What might loving, open I-Thou look like in the everyday world? Playing in mud pit with a kid and and getting your clothes dirty! Taking time to hear and be moved by the story of a homeless musician busking for spare change. Not trying to remove the sadness of another person, or solve their “problem” (probably because it makes you uncomfortable), but being with them in their uncertainty and difficulty, not simply as a friend saying “it will be okay” but as an “I-Thou” who says, “This thing you’re feeling makes sense, and I can see why you feel it. What do you need from me?”

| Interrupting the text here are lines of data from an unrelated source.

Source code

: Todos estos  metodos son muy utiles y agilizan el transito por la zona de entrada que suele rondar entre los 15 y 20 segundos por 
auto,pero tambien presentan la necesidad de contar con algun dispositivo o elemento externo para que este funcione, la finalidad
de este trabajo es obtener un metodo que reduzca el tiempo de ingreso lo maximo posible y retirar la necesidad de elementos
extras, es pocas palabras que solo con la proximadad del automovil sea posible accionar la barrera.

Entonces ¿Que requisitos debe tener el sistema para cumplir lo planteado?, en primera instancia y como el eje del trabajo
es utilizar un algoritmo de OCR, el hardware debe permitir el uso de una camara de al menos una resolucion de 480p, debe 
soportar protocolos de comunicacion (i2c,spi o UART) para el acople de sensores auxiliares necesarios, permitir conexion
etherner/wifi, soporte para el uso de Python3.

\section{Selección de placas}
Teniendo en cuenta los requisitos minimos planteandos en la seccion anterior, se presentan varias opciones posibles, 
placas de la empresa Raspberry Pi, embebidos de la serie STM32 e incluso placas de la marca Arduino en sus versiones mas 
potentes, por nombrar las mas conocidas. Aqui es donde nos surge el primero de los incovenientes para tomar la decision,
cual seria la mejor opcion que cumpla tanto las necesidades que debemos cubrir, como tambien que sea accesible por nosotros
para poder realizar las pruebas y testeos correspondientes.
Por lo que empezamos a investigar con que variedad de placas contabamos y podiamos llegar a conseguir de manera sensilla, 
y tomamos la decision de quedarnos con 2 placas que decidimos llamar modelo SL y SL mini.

“The Thou MEETS ME THROUGH GRACE— it is not found by seeking… The Thou meets me. But I step into direct relation with it. Hence the relation means being chosen and choosing, suffering and action in one… All real living is meeting.”
Searching for the meaning of life? Search no more. It is found in relationships which produce their own meaning, both ordinary and extraordinary. When we are on a mountain at daybreak and have a transcendent, cathartic experience, we may focus on the “aha” moment, and even covet it. We may be transformed by the “experience”, but was it the experience really? Wasn’t that experience simply the aftereffect, the imprint, the echo of the real generator of change— the meeting between you and the sun, the air, the forest, your own body, long-neglected in an office chair, now free to leap out of its skin and into the arms of profound beauty, majesty, and awe? Instead of searching, maybe we need to simply make contact with the different, and receive it neither as a threat nor an opportunity for consumption or domination, but as an invitation to a new rhythm and relationship. We are always being taught a new dance, and some we may simply not like, but let us be glad for the chance to learn and decide for ourselves without condemning or judging our teacher, especially before the dance even begins.
Beautifully said. It’s as if one is basking in the peace that passes all understanding. It can only be found with an inner knowingness. You’ve conveyed it beautifully here. Few may actually feel or understand it until they become it.